问题
I feel like I'm missing something obvious. I am trying to test out the distribution of random()
. Here is the table:
create table test (
id int,
random_float float,
random_int int
);
Here is what I want to do:
truncate table test;
insert into test (id)
values (generate_series(1,1000));
update test
set
random_float = random() * 10 + 1;
update test
set
random_int = trunc(random_float);
select
random_int,
count(random_int) as Count,
cast( count(random_int) / max(id) as float) as Percent
from test
group by random_int
order by random_int;
However, the "Percent" column returns zero for every record.

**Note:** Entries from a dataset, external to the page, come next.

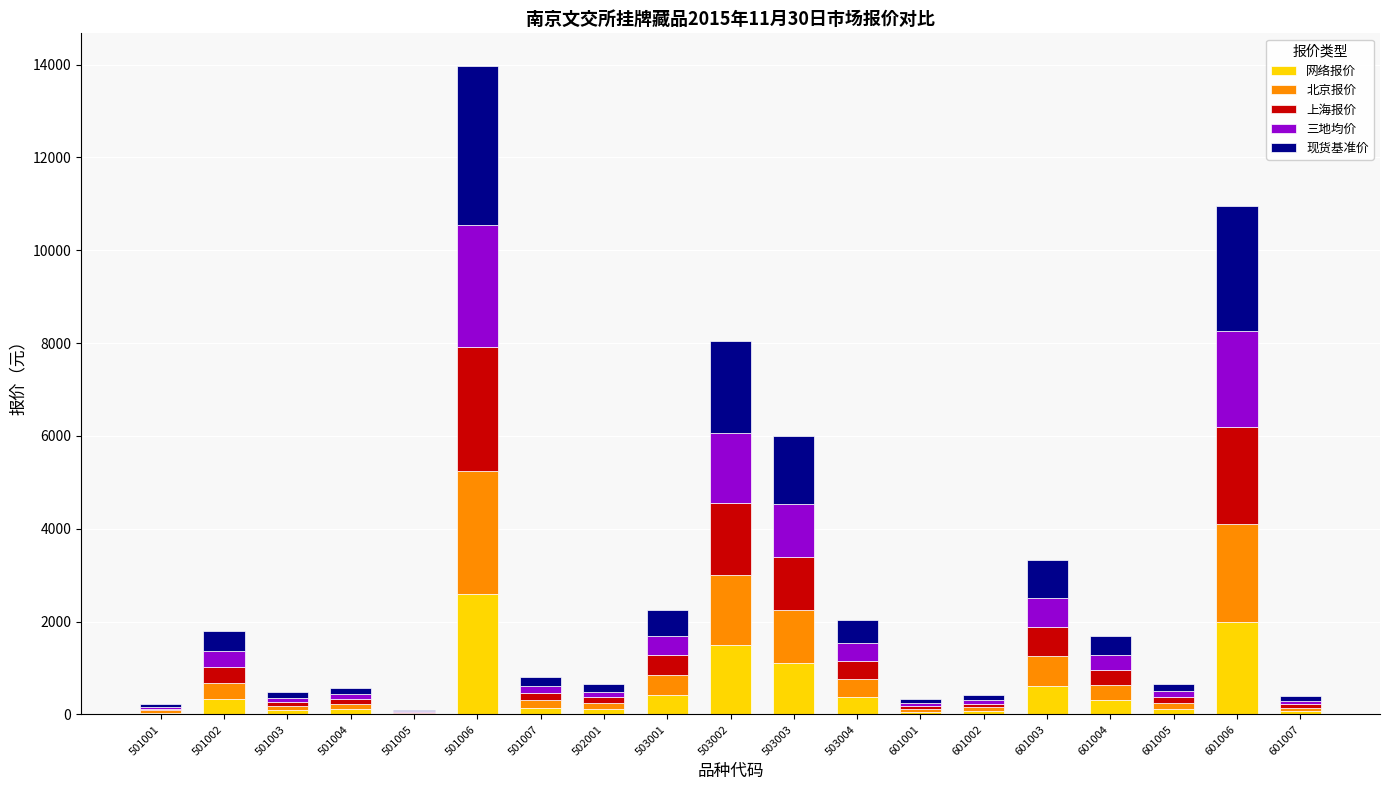

What is the total value across all series at 503003?

6006.7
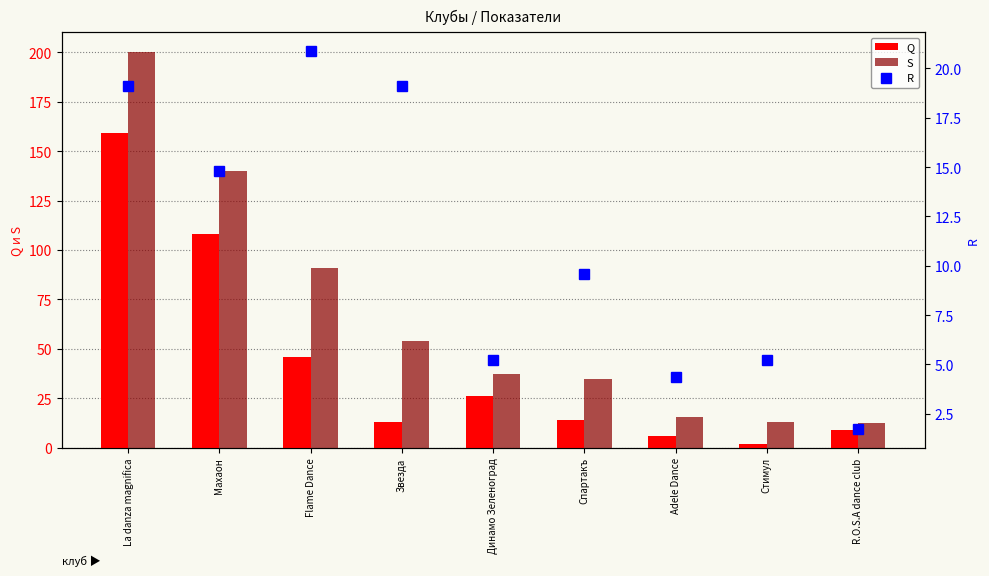

At which category is the sum across all series the highest?

La danza magnifica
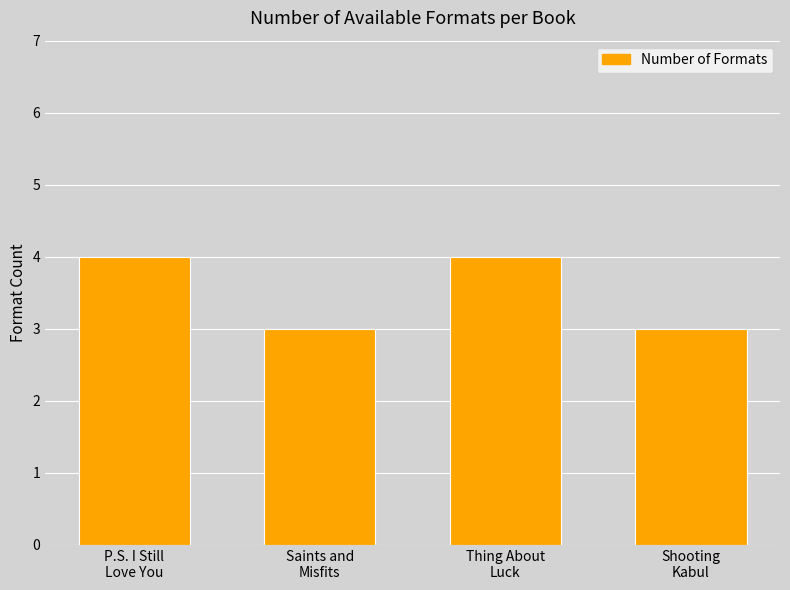

Read the value at P.S. I Still
Love You.

4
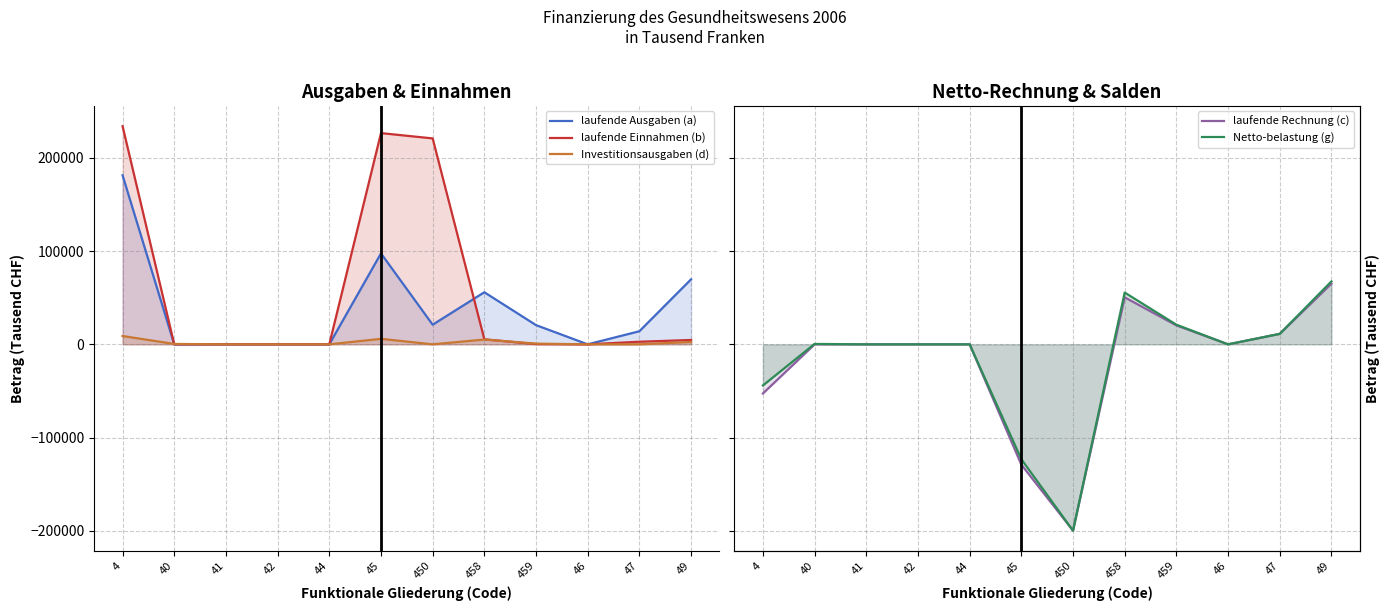

True or false: laufende Ausgaben (a) and laufende Rechnung (c) cross at least once.

False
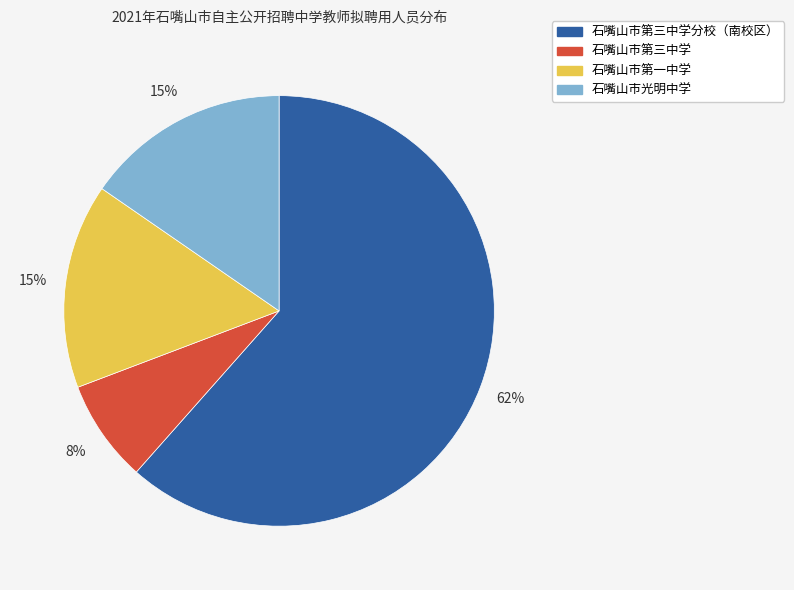

To the nearest percent, what is the combined percentage of 石嘴山市第三中学分校（南校区） and 石嘴山市第一中学?

77%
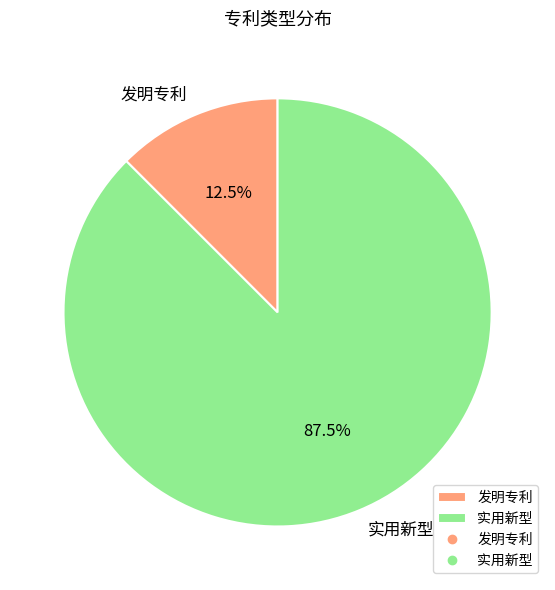

Between 实用新型 and 发明专利, which is larger?

实用新型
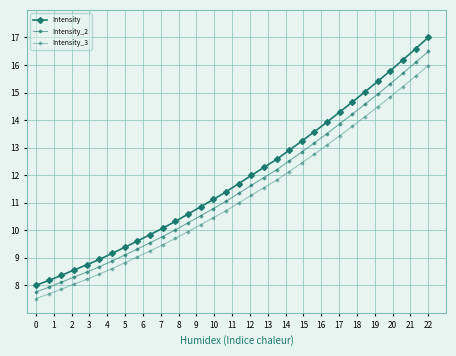

Does the chart have visible grid lines?

Yes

I tried casting it as float, as decimal, I tried changing the random_int
column to decimal instead of integer, always same result.
Here is a fiddle.
Any insight as to what I am doing wrong?
回答1:
You should cast before you divide, but also you were missing a subquery to get the total count from the table. Here's the sample.
select
random_int,
count(random_int) as Count,
cast(count(random_int) as decimal(7,2)) / cast((select count(random_int) from test) as decimal(7,2)) as Percent
from test
group by random_int
order by random_int;
回答2:
Try this query instead:
select
random_int,
count(random_int) as Count,
cast( count(random_int) / max(id) as float) as Percent,
(100.0 * count(random_int) / max(id))::numeric(5,2) as pct
from test
group by random_int
order by random_int;
PostgreSQL has a strong types system. In your case, type is implied by count()
function, which returns bigint
(or int8
) and id
column, which is integer
.
I would recommend using 100.0
as initial multiplier, that'll cause whole expression to be calculated as numeric and will also provide real percents. You might also want to cast to numeric(5,2)
at the end to get rid of too big number.